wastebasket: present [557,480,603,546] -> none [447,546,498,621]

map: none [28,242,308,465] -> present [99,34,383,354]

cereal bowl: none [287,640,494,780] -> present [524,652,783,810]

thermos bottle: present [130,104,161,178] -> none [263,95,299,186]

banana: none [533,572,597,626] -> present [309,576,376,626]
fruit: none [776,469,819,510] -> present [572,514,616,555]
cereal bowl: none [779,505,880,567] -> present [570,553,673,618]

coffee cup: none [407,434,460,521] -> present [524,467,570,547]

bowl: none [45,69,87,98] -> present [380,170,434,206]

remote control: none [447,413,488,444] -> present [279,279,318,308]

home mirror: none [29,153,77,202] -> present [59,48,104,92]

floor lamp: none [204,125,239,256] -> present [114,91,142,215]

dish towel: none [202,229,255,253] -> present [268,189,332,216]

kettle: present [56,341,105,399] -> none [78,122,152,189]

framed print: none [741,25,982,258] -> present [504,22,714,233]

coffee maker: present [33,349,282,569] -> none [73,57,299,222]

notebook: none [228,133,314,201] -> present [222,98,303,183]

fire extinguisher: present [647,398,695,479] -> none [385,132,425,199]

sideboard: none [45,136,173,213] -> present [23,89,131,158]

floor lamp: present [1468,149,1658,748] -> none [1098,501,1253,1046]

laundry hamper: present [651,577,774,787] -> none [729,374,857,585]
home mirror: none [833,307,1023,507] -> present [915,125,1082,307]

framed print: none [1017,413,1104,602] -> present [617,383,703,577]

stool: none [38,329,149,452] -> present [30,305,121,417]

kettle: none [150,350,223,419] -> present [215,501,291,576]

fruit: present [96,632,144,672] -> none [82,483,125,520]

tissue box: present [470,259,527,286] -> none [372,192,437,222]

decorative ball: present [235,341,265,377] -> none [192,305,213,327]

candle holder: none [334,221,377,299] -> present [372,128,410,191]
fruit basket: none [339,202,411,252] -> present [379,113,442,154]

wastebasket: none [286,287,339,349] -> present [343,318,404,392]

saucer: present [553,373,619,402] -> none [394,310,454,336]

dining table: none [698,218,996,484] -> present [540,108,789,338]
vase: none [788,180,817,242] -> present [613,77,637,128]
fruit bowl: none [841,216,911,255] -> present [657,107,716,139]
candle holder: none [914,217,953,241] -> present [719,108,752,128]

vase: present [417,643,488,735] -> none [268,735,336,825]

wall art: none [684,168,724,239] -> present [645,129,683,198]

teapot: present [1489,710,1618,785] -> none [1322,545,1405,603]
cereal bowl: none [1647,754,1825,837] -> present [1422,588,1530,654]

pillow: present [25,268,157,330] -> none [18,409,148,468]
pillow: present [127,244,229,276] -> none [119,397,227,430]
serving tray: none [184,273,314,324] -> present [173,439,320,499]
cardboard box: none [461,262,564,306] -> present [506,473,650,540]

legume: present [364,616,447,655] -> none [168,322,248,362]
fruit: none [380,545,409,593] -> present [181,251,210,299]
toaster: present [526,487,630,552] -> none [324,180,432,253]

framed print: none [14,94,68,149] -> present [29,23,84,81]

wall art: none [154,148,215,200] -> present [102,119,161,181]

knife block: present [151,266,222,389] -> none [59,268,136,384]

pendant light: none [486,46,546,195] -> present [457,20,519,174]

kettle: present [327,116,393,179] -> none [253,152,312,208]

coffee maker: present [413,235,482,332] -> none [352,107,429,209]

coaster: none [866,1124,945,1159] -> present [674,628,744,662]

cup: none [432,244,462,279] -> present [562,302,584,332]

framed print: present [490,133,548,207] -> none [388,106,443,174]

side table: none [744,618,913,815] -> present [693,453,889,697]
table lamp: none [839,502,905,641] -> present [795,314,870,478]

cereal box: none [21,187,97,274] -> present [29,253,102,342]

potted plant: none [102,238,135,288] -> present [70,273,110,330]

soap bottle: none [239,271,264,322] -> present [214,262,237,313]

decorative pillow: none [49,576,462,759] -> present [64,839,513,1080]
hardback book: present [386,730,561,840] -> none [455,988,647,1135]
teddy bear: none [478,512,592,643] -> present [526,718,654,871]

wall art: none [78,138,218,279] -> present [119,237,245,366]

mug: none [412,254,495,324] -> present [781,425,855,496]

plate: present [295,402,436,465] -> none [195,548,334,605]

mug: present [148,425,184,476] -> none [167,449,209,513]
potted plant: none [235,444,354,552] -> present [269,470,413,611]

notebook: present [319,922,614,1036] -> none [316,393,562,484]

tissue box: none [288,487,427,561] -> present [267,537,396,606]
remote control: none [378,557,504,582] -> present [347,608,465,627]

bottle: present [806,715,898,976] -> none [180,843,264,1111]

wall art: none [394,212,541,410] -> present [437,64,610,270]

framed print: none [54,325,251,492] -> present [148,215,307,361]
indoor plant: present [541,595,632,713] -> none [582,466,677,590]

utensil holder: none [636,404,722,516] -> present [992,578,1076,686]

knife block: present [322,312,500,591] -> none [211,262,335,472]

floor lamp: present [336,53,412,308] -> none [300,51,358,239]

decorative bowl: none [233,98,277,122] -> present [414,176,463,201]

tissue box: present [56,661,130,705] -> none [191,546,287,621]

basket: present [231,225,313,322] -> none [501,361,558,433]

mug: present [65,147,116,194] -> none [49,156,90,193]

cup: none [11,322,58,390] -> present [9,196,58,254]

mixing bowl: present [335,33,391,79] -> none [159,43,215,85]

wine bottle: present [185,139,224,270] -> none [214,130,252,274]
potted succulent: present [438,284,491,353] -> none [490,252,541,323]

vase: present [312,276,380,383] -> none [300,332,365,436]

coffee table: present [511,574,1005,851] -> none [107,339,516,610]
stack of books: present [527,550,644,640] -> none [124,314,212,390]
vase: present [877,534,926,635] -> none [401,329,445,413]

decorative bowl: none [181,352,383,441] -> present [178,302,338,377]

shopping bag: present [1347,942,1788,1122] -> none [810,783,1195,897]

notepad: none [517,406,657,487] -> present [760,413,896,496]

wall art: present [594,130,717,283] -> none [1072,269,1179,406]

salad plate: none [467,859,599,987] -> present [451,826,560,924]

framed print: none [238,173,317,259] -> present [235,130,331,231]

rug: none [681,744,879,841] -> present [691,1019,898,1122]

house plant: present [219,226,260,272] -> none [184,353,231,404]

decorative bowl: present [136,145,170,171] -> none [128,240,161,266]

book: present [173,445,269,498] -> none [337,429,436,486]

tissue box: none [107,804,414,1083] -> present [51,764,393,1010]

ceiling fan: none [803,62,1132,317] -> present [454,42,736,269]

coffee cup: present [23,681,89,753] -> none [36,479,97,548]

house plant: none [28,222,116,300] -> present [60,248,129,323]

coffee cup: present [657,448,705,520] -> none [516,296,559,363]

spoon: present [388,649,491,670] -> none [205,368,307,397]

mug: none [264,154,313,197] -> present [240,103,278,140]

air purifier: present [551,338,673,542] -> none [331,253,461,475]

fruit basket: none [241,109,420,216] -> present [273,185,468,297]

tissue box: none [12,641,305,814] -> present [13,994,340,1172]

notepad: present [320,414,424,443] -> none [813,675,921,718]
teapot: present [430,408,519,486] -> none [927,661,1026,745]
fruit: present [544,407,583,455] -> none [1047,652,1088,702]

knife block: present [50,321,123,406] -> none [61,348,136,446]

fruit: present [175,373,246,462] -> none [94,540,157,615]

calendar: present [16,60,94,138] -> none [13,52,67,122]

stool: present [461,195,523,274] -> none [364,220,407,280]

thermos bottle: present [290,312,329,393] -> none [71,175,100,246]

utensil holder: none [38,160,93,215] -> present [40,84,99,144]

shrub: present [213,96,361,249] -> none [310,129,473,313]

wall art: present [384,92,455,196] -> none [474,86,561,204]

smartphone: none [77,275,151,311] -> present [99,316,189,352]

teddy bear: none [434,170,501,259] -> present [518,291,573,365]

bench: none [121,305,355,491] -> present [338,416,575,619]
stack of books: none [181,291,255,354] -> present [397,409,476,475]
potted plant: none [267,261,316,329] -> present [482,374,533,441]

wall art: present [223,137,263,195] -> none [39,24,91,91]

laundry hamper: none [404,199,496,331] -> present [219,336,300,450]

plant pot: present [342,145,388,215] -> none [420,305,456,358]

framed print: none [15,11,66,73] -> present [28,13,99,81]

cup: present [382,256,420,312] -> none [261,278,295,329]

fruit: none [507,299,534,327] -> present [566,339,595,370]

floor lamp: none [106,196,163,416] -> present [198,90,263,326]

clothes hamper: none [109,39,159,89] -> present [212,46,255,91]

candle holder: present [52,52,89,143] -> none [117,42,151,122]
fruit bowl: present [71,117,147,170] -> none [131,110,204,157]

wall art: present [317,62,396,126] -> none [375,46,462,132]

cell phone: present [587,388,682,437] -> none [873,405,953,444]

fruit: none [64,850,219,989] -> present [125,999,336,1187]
____
What to produce »
From the entries above, copy every line where the word "notepad" shows up.

Answer for this exercise »
notepad: none [517,406,657,487] -> present [760,413,896,496]
notepad: present [320,414,424,443] -> none [813,675,921,718]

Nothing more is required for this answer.